Simultaneous use of paracetamol with drugs, inducers of microsomal liver enzymes, such as some hypnotic drugs (barbiturates), antiepileptic drugs (phenobarbital, phenytoin, carbamazepine), rifampicin, ethanol, may increase the risk of toxic damage to the liver, even with therapeutic doses.
Under the influence of paracetamol, the period half-life of chloramphenicol increases 5-fold.
Simultaneous use with metoclopramide or domperidone accelerates the absorption of paracetamol.
Simultaneous use of paracetamol in high doses increases the effect of anticoagulants, which increases the risk of bleeding.
Myelotoxic means reinforce manifestations of hematotoxicity paracetamol.
Simultaneous use with acetylsalicylic acid and other non-steroidal anti-inflammatory drugs increases the risk of kidney damage.
Cholestyramine and antacid drugs reduce the absorption of paracetamol.
The effectiveness of paracetamol may decrease with simultaneous use with cholestyramine, anticholinergics, antidepressants, alkaline substances.

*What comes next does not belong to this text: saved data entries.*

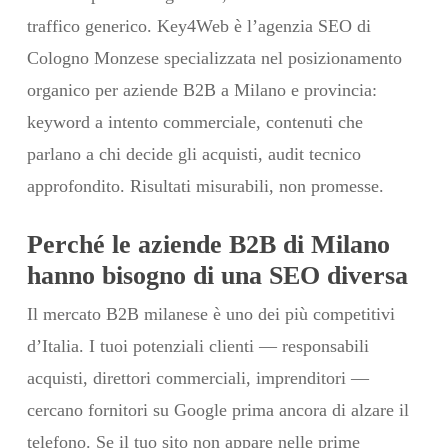
traffico generico. Key4Web è l’agenzia SEO di
Cologno Monzese specializzata nel posizionamento
organico per aziende B2B a Milano e provincia:
keyword a intento commerciale, contenuti che
parlano a chi decide gli acquisti, audit tecnico
approfondito. Risultati misurabili, non promesse.
Perché le aziende B2B di Milano
hanno bisogno di una SEO diversa
Il mercato B2B milanese è uno dei più competitivi
d’Italia. I tuoi potenziali clienti — responsabili
acquisti, direttori commerciali, imprenditori —
cercano fornitori su Google prima ancora di alzare il
telefono. Se il tuo sito non appare nelle prime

The use of paracetamol together with zidovudine increases the risk of developing neutropenia.
The use of paracetamol can affect the results of analyzes of uric acid and blood glucose levels.
Caffeine accelerates the absorption of ergotamine; reduces absorption of calcium preparations; reduces the effect of narcotic and hypnotics, increases the excretion of lithium preparations; accelerates absorption and enhances the action of cardiac glycosides, increases their toxicity. Simultaneous use of caffeine with beta-blockers can lead to mutual suppression of therapeutic effects, with beta-adrenomimetics to additional stimulation of the central nervous system and other toxic effects. Caffeine reduces the effect of many sedatives, such as barbiturates, antihistamines; strengthens tachycardia, provoked by sympathomimetics, thyroxine.

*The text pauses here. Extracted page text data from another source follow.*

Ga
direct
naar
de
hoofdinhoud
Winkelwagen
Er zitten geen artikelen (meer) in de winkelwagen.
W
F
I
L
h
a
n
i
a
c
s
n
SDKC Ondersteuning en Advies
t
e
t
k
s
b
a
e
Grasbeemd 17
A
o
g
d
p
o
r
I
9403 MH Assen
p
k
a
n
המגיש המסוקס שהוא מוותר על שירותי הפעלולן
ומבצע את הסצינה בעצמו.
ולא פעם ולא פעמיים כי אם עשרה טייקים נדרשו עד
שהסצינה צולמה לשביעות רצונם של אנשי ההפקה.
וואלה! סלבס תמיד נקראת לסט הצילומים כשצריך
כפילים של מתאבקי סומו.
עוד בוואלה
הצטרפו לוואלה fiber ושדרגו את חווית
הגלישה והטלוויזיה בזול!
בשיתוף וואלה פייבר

Oral contraceptives, cimetidine and disulfiram slow the metabolism of caffeine, barbiturates and tobacco speed it up.
Simultaneous use with inhibitors of DNA gyrase (eg, ciprofloxacin) may slow the elimination of caffeine and its metabolite paraxanthin.
Caffeine leads to a slower release of theophylline when they are used simultaneously. Inhibitors of monoamine oxidase, furazolidone, procarbazine, selegiline and large doses of caffeine can cause the development of dangerous cardiac arrhythmias or a marked increase in blood pressure.
Mexiletine reduces the excretion of caffeine by 50%. Caffeine is an adenosine antagonist.
Caffeine can interact with ephedrine, causing clinically significant cardiovascular effects, so their simultaneous use should be avoided.
Propifenazone can increase the effect of oral hypoglycemic agents, sulfonamide drugs, anticoagulants, ulcerogenic effect of glucocorticosteroids, and decrease the effectiveness of potassium-sparing diuretics.